By Jim McDermott

Transformers (2023) #1.

In less than two weeks, writer/artist Daniel Warren Johnson takes the helm of the Transformers comics franchise as part of Skybound’s new Energon Universe. The project has a tremendous amount of buzz going for it, not least because of the art that has been released, which shows Johnson’s unique style bringing a fascinating vulnerability to the characters.

I recently got the chance to email Johnson a couple of questions about how he got involved with the Transformers line and what it’s been like to draw these characters that he’s loved since childhood. 

This interview has been edited and condensed for clarity. 

How did this project come about?  What got you interested in telling a story about them? 

I’ve worked very closely with Sean Mackiewicz since my days at Skybound with my titles Extremity and Murder Falcon. He was a huge part of making those books happen, and we had a really great working relationship with each other. 

I was wrapping up art duties on Do a Powerbomb when Sean called me up and asked me if I would have any interest in doing Transformers. At first I was hesitant. My original plan was to work on another creator-owned project immediately after DAP, but I was having trouble honing in on any of my ideas to get started on a real script. Transformers is something that I have loved since I was in first grade, and the more I thought about it, the more I felt a change of pace would be really good and healthy for me, to give myself a break from the pressures of making my own world, my own stories, my own characters.  Also, I could hear the excitement Sean had for the possibility of us doing this book together, and of course with my love of the franchise, it all just seemed like a great move.  

I know you’ve loved the Transformers since you were a kid. Any special favorites in terms of characters or stories that have especially inspired you (and your run)?   

There’s probably three things that I would want to highlight: First would have to be the TV show. I loved it. It was my first real exposure to the characters, and there was a tactile satisfaction just looking at those blocky characters. 

I also loved comics back then, so I went looking for the old TF comics that Marvel had put out in the 80s. They gave me a reference to start drawing the Transformers, as there was no way to pause an afterschool television show to really figure out how to draw Optimus Prime. 

Lastly would have to be the animated movie that came out in 1986. I had a pretty darn good eye for detail and quality even back when I was a kid, and I could see that the animation, the design, and the overall art direction of the ‘86 movie were a cut above even the TV show that I loved so much for so many years. The series that I’m working on now for Skybound is definitely a love letter to the 1986 film.

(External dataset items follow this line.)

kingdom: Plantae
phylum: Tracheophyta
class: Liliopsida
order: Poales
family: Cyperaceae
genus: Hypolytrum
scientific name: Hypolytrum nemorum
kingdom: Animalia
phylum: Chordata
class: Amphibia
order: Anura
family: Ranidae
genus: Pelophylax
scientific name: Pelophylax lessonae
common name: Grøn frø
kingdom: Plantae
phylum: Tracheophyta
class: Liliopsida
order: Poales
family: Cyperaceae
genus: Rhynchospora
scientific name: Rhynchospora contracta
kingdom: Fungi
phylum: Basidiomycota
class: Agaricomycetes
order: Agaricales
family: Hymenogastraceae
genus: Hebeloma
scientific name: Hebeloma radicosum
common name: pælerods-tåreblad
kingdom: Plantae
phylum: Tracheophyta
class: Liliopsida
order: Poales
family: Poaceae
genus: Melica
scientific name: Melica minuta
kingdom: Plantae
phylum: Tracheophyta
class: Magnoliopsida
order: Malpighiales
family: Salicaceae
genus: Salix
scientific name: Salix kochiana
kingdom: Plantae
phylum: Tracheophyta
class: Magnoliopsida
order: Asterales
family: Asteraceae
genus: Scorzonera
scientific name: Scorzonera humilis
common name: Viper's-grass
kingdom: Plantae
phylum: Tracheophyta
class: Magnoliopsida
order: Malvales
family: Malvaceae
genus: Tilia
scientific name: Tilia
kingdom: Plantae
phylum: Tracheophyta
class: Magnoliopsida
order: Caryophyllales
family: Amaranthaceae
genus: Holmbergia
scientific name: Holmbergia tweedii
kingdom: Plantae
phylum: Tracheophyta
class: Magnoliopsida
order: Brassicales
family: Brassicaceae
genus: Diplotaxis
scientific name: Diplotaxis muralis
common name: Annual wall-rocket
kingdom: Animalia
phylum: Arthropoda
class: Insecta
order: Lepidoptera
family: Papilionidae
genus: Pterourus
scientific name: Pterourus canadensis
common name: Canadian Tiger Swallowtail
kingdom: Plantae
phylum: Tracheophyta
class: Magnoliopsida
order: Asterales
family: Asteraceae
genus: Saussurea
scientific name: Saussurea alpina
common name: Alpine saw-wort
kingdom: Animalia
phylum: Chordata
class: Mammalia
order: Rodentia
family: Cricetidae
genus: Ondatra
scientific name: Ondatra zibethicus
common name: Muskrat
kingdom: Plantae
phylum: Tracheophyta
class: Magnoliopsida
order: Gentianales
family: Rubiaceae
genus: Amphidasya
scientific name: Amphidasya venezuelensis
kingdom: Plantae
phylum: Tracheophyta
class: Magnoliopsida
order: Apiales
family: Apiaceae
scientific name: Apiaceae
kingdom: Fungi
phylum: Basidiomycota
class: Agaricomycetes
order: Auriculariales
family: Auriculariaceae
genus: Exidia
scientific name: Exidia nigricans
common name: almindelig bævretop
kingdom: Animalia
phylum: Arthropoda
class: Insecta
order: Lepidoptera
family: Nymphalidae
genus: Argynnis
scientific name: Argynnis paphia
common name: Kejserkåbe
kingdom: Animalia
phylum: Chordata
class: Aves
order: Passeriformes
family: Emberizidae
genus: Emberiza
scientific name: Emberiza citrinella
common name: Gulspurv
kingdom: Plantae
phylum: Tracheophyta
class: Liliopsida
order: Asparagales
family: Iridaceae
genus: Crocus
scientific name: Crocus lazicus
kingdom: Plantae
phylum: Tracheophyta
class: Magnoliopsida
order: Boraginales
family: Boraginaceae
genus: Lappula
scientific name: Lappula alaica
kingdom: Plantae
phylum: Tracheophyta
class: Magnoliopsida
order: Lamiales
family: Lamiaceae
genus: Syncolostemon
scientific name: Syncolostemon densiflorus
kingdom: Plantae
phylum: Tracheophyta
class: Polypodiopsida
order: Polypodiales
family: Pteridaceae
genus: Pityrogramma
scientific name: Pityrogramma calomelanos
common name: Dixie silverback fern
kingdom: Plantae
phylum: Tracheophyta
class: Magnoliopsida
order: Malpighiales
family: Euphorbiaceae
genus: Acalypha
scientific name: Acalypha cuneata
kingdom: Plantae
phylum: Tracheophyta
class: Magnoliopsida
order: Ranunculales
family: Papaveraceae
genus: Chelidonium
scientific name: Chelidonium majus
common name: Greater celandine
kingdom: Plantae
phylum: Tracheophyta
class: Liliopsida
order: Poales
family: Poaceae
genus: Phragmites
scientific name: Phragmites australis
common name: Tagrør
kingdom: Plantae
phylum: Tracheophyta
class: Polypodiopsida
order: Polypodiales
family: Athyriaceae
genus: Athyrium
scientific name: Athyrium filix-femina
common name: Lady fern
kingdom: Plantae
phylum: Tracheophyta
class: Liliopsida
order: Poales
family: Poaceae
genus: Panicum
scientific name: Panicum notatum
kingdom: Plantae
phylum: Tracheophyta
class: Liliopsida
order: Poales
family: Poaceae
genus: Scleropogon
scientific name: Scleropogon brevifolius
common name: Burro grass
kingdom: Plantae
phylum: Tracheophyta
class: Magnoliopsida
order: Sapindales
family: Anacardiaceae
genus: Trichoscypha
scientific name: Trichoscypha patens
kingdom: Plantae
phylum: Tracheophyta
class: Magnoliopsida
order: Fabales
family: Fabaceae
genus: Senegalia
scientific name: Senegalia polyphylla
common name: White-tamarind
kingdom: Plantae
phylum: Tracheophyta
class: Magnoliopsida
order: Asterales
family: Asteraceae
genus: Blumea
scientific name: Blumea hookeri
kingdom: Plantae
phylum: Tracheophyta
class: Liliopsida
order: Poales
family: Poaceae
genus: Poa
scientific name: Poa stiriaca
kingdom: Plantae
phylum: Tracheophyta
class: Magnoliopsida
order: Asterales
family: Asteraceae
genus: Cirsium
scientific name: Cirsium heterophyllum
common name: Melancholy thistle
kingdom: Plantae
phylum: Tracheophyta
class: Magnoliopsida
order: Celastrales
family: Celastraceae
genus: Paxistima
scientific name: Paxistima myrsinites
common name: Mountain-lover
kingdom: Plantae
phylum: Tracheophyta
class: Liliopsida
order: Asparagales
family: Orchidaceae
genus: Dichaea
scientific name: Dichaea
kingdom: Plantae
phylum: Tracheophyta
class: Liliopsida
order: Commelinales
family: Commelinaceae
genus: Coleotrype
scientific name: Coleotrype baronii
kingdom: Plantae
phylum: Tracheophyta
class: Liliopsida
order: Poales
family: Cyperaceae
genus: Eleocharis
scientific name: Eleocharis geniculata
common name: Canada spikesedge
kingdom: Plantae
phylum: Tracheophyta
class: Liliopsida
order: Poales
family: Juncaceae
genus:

Your art is so raw both in its capacity for violence and its sheer physicality. The exertion of your characters really leaps off the page. Bringing that style into conversation with the Transformers, who while definitely capable of great violence are also built around such a different, linear, usually shiny kind of look and physicality, it’s a wild idea. I know I’m excited to see that collaboration.  

It’s exciting isn’t it? It’s another reason why I wanted to take this gig in the first place. I love a challenge. It was a big drive for me to work on THE GHOST FLEET with Donny Cates back in the day because I knew I would have to get better at drawing trucks. And one of the main reasons that I did SPACE-MULLET when I first started out in comics was that because it was a sci-fi book, I would have to get better at perspective and backgrounds. 

In the same way, Transformers has this blocky aesthetic, one that is just part of who the characters are and what they look like. I want to celebrate that while also delivering the action and the movement that I feel my work is known for. It’s been a challenging journey for sure, but a rewarding one. I feel like I’ve really brought a special flavor to characters that people have seen before many times over. 

It is a lot of fun to have robots battling, but it’s even more fun to problem-solve how to make them battle without making them look stiff and awkward.  I have to shout out Yasuhiko Yoshikazu, who was a huge inspiration for me in figuring out how to translate that across a comic book page. 

How has it been for you? Would you say the material is asking new things from the way you approach your art? What kind of things are you discovering as a writer or artist working with these characters?  

As stated above, I definitely have had to rethink the way I approach action and line and movement with such mechanical characters. 

To expand on that a little bit: I found it when I would draw mechanical things in my previous comic book work, I would naturally tighten up my wrist, and maybe pull out my ruler more often than not. I found myself doing this a fair amount when first starting Transformers, and I found it just made things look really stiff. I had to teach myself how to loosen up intentionally, and have fun with the characters. I’ve had to learn to rely on shapes and an organic line to carry the art and to really make it sing.   

Another challenge is just learning how to write so many characters at once. The Transformers have a very large cast, and I want to make sure I’m giving each one the time that they deserve. That being said, it’s been really fun to try and get inside the head of one of my absolute favorite Transformers, Starscream.  

With the book coming out so soon everyone’s getting really excited. Can you tease anything you’re especially excited for readers to see? 

Three words: Optimus. Prime. Suplexes. 

Transformers #1 will arrive at your local comic book shop, online, and/or at your public library beginning on October 4th, 2023.


  1. I look forward to Daniel redefining Transformers for the future which will be comprised of strong and independent women and queerfolk.